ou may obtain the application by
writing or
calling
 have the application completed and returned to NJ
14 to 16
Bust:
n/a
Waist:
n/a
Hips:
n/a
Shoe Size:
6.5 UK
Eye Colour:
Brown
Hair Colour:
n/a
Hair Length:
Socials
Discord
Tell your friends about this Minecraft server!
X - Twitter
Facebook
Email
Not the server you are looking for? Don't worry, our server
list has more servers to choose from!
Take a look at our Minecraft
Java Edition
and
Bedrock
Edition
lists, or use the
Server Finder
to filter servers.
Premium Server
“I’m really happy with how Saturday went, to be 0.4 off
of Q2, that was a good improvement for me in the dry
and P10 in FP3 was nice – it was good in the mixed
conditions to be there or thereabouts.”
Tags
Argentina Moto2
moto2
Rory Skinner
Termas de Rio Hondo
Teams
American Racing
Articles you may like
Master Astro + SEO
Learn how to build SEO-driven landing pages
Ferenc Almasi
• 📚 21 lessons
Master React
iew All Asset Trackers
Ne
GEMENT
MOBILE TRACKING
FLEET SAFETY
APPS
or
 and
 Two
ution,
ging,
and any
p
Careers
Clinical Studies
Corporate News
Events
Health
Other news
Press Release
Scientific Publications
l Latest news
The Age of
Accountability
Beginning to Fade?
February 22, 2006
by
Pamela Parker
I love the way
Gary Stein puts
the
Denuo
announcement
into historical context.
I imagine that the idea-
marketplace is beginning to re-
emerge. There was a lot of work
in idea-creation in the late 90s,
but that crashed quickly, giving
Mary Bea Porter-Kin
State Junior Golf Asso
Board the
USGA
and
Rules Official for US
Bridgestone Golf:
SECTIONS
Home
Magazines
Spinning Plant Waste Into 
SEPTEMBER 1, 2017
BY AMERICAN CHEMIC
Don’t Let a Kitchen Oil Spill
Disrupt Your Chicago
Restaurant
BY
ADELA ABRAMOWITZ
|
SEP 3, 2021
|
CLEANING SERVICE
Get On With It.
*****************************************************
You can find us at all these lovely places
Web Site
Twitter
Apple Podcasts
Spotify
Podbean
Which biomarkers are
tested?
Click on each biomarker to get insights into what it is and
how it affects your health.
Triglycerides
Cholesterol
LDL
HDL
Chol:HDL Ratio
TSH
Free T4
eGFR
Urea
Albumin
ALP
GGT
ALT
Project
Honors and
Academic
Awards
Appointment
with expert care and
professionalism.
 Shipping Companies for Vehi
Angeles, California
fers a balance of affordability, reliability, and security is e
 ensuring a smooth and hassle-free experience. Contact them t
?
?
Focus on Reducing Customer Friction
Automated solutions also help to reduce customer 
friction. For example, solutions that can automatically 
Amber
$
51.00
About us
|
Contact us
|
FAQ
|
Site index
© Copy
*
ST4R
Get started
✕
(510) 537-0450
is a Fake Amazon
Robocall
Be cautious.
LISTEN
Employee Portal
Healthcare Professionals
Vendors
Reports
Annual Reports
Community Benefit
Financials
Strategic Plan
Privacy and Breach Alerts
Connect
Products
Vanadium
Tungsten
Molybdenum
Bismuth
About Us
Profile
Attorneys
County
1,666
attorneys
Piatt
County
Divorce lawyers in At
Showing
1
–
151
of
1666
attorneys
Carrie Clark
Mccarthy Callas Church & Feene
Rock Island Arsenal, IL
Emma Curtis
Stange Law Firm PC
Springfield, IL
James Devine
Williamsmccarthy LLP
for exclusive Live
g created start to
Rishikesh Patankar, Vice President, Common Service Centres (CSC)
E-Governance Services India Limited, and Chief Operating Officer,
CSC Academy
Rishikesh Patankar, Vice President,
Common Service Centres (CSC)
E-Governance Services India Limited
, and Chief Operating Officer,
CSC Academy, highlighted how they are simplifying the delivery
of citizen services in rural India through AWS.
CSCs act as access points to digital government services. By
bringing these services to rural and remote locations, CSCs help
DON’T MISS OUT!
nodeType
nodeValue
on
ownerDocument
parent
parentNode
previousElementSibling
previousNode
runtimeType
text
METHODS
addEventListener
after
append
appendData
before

Required action:
Some lines above hold the word "Rishikesh". Copy all of them.

Reply:
Rishikesh Patankar, Vice President, Common Service Centres (CSC)
Rishikesh Patankar, Vice President,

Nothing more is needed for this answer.